12. The 7 Habits Of Highly Effective People by Stephen Covey
In my experience, you’ll run your business as well as you’re mentally prepared to. Meaning how you fundamentally see the world and your behaviors are going to directly influence the progress or recession of your work. Covey covers this and how to change your beliefs for the better.
For example, how you see your business plays a huge factor in your success. Do you see it in a proactive manner where you’re the master of your own fate or in a reactionary mindset where the world happens to you and it’s your job to adjust? Winning entrepreneurs are proactive and bend the world to their desires.
13. Benjamin Franklin by Walter Isaacson
Ben Franklin wasn’t born with a silver spoon in his mouth. He grew up in humble beginnings and became a printer, only to later invent the lightning rod and play a crucial role in international politics.
So how can this help you build a business? You can learn from Franklin, a true entrepreneur at the core, about how he navigated business to come out on top. He’s a great story of accomplishing the American dream through hard work. If he can do it, you can too.

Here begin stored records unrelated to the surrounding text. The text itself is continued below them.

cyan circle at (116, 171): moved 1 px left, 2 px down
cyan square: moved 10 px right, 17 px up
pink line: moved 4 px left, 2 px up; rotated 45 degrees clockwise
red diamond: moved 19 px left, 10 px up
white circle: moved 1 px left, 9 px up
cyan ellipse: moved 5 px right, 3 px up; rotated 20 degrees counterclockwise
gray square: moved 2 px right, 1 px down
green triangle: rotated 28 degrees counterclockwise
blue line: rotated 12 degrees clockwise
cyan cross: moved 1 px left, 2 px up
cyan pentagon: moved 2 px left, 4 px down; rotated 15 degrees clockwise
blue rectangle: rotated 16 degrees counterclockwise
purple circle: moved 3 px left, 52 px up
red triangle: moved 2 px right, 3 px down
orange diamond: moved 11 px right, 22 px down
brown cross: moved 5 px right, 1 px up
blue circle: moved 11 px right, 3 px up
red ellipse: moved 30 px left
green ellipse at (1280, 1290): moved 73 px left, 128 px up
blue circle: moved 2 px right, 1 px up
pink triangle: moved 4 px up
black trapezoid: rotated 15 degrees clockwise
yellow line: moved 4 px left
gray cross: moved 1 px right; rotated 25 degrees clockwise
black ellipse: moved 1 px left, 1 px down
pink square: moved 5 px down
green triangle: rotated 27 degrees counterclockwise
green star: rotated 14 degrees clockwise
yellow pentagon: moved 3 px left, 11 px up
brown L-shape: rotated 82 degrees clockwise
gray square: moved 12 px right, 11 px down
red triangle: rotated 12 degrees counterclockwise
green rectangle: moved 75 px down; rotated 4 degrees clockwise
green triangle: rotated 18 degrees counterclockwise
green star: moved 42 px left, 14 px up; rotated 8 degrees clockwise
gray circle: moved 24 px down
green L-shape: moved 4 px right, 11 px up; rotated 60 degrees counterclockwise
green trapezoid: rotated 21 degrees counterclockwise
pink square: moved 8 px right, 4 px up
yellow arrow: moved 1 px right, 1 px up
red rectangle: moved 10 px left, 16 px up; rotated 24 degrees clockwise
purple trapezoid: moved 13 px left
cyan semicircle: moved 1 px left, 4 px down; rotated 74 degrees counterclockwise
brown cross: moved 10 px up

14. Think And Grow Rich by Napoleon Hill
Unleashing the power of your subconscious mind is a key principle in this book. It’s also something every entrepreneur can use to achieve unimaginable feats.
For example, there’s no way saying your company’s financial goal in the morning and at night is hurtful. If anything it’s going to frame your day in a way that inspires you to put in the work to achieve it.
And although making a boatload of cash often comes with the territory of achieving excellence, whether that’s your goal or not, you can learn tangible and intangible lessons to push your business forward from Napoleon Hill’s bestseller.
15. The Fountainhead by Ayn Rand
The last and my personal favorite: Ayn Rand’s The Fountainhead.
It takes crazy guts and personal willpower to not conform to the world who tells you to go to school and work a 9 to 5 job until you’re 65. This book follows the story of a man with iron will integrity, shining a light on how true freedom is earned by sticking to what you believe and not conforming.
Any entrepreneur who hopes to one day create something magical could learn about the perseverance it takes to keep going when the world is against you. Like I said, I’m a huge fan of this book!
Read 1 Book At A Time
I personally read a book every 1 to 2 weeks (depending how busy I am) since I want to be a top entrepreneur and I know that the average CEO reads 4 to 5 books a month.
But keep in mind, you don’t have to be like me or anyone else.
Be your own entrepreneur. Be your own person. Read at your own pace.
So if you’re not a natural reader, don’t try to read a book a week. That will only frustrate you and you won’t have time to implement anything.
Maybe read 1 book a month to build the habit. And although reading sometimes helps in the short-term, it’s truly a long-term play to learn from people who have succeeded before you and build mental muscle.
Just be patient and know you have time to consume this material.
Oh yeah, take it easy and don’t get pissed off about the book selection. These are my favorite books for entrepreneurs.
But it’s subjective. There’s no factual best book.
So relax. And knock off one of these books every month or until you read them all.